Since the pointer is pointing to the string s1 will move left and pointing to the string s1/s2 shown as below:

From the above table, we can observe that longest common subsequence is ACA.

### 11) What are the pros and cons of memoization or top-down approach?

**Advantages**

- It is very easy to understand and implement.
- It solves the subproblems only when it is required.
- It is easy to debug.

**Disadvantages**

It uses the recursion technique that occupies more memory in the call stack. Sometimes when the recursion is too deep, the stack overflow condition will occur.

It occupies more memory that degrades the overall performance.

### 12. Which approach should we consider when choosing between the top-down approach and the bottom-up approach solutions for the same problem?

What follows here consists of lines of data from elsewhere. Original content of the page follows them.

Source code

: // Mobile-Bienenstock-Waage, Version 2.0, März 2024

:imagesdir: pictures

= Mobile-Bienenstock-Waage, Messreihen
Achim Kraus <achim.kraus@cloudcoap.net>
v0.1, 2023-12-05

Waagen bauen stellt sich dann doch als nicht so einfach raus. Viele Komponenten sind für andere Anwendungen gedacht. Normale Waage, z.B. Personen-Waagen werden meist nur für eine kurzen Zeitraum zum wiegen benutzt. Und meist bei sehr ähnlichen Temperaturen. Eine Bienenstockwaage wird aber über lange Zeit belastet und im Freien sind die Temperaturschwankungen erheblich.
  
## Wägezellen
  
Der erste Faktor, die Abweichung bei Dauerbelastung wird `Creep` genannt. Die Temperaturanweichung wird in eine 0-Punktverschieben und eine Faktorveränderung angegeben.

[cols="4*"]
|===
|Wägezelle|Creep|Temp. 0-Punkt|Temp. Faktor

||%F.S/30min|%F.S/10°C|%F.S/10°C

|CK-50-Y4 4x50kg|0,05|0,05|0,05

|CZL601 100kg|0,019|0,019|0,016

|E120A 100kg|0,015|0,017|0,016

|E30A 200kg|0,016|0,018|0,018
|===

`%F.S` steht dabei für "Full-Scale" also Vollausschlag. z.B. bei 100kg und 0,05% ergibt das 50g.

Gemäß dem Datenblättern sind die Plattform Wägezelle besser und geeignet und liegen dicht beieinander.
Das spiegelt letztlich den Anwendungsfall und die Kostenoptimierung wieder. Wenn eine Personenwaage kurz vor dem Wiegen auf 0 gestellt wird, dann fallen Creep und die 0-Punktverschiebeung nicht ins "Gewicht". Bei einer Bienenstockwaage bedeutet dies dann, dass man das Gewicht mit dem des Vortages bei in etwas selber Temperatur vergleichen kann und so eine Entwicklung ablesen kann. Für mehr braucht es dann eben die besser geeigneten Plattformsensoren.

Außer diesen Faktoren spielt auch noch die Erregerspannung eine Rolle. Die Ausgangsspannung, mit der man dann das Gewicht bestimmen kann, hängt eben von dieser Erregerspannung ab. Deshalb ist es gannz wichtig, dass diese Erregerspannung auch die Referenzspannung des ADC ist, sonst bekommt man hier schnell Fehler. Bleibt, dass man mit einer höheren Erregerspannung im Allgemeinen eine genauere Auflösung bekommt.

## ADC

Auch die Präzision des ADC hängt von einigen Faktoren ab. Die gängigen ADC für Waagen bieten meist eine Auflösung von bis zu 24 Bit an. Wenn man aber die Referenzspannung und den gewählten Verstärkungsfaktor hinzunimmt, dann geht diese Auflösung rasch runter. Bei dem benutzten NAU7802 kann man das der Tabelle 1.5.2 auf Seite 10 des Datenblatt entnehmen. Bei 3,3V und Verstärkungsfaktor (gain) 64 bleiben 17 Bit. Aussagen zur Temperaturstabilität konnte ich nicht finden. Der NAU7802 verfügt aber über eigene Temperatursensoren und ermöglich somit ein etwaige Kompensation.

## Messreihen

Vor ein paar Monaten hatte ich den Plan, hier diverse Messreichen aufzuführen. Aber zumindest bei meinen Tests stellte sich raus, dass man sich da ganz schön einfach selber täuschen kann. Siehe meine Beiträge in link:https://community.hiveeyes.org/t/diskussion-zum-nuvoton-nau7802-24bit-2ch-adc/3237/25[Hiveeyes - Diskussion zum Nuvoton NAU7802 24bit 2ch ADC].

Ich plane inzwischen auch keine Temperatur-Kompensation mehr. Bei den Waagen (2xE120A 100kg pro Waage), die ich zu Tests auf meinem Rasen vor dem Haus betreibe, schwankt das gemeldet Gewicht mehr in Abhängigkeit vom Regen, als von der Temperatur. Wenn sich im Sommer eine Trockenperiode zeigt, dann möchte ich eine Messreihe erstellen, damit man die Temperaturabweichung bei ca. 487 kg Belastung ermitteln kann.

**The following are the two things that we consider while deciding an algorithm:**

**Time complexity:**Since both the approaches have the similar time complexity but for loop is cheaper than the recursive function calls. Therefore, we can say that bottom-up approach is faster than the top-down approach in terms of machine time.**Space complexity:**When we are not considering the extra call stack allocations during the top-down. Mainly both the approaches are used to build a table for all the sub-solutions but bottom-approach follows a topological order where the cost of auxiliary space can be reduced to the size of problem’s immediate dependencies. For example,**fibonacci(n)= fibonacci(n-1) + fibonacci(n-2),**here we are storing only two previous calculations.